These are the key concepts you need to understand to accurately answer the question.

Normal Approximation

When working with binomial distributions, calculating probabilities directly can be computationally heavy, especially with larger sample sizes or probabilities not directly tabulated. The normal approximation simplifies this by using the standard normal curve to approximate the binomial distribution.

This works particularly well for large sample sizes where the binomial distribution begins to resemble the normal distribution. To employ this approximation, we generally need two conditions to be satisfied:

• Both the product of the sample size and probability of success, (\( np \)), and the product of the sample size and probability of failure, (\( n(1-p) \)), should be greater than 5.

This ensures sufficient data points in both outcomes to resemble a normal distribution.

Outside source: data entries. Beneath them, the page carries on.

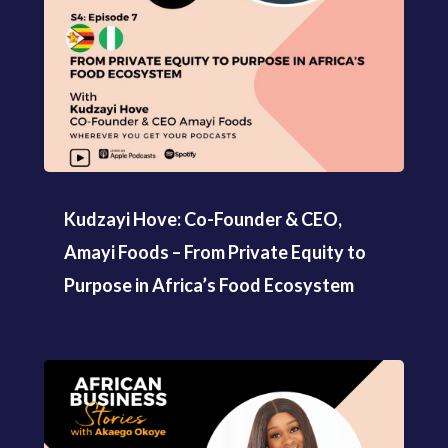
Kudzayi Hove: Co-Founder & CEO,
Amayi Foods – From Private Equity to
Purpose in Africa’s Food Ecosystem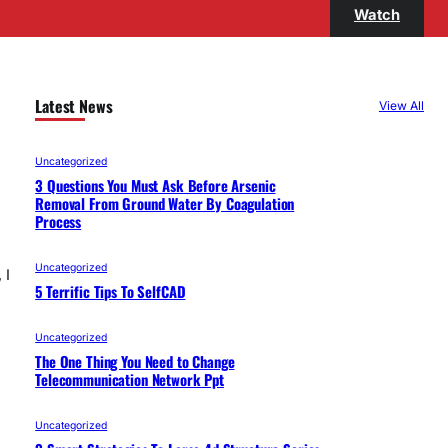
Watch
Latest News
View All
Uncategorized
3 Questions You Must Ask Before Arsenic
Removal From Ground Water By Coagulation
Process
Uncategorized
 I
5 Terrific Tips To SelfCAD
Uncategorized
The One Thing You Need to Change
Telecommunication Network Ppt
Uncategorized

For the firing range study, we calculated \( np = 8.5 \) and \( n(1-p) = 8.5 \). Both values being greater than 5 confirm this approach is justified, demonstrating the normal approximation’s adequacy for calculating the \( p\)-value.

P-Value Calculation

The \( p\)-value plays a crucial role in hypothesis testing, allowing us to understand how likely the observed data would appear under the null hypothesis.
To compute the \( p\)-value for this hypothesis test, we first transform our sample result into a test statistic, using the normal approximation.

• For a one-tailed test, we need to know how extreme the test statistic is. We compute the standardized \( z \)-score using the formula:\[ z = \frac{\hat{p} - p_0}{\sqrt{\frac{p_0(1-p_0)}{n}}} \]
• Once calculated, the test statistic \( z \) value (e.g., \( z=3.57 \)) is used to find the corresponding \( p\)-value from a standard normal \( z \)-table.

A very small \( p\)-value, as found in our exercise (\(<0.0002)\), suggests the observed sample proportion is unlikely under the null hypothesis, indicating a significant effect.

Binomial Distribution

Understanding the binomial distribution is central when evaluating cases like the lead exposure study, where outcomes are simply classified as success or failure.
The binomial distribution applies when:

• Each trial in the experiment is independent.
• The probability of success is the same for each trial.
• We are looking at a fixed number of trials.

Here, success refers to having elevated blood lead levels after firing range training.
This distribution helps us to calculate the probability of a given number of successes in a number of trials, in this case, trainees developing elevated lead levels.
As a discrete probability distribution, each possible outcome (number of successes) has a probability, making it invaluable in hypothesis testing to determine significant changes.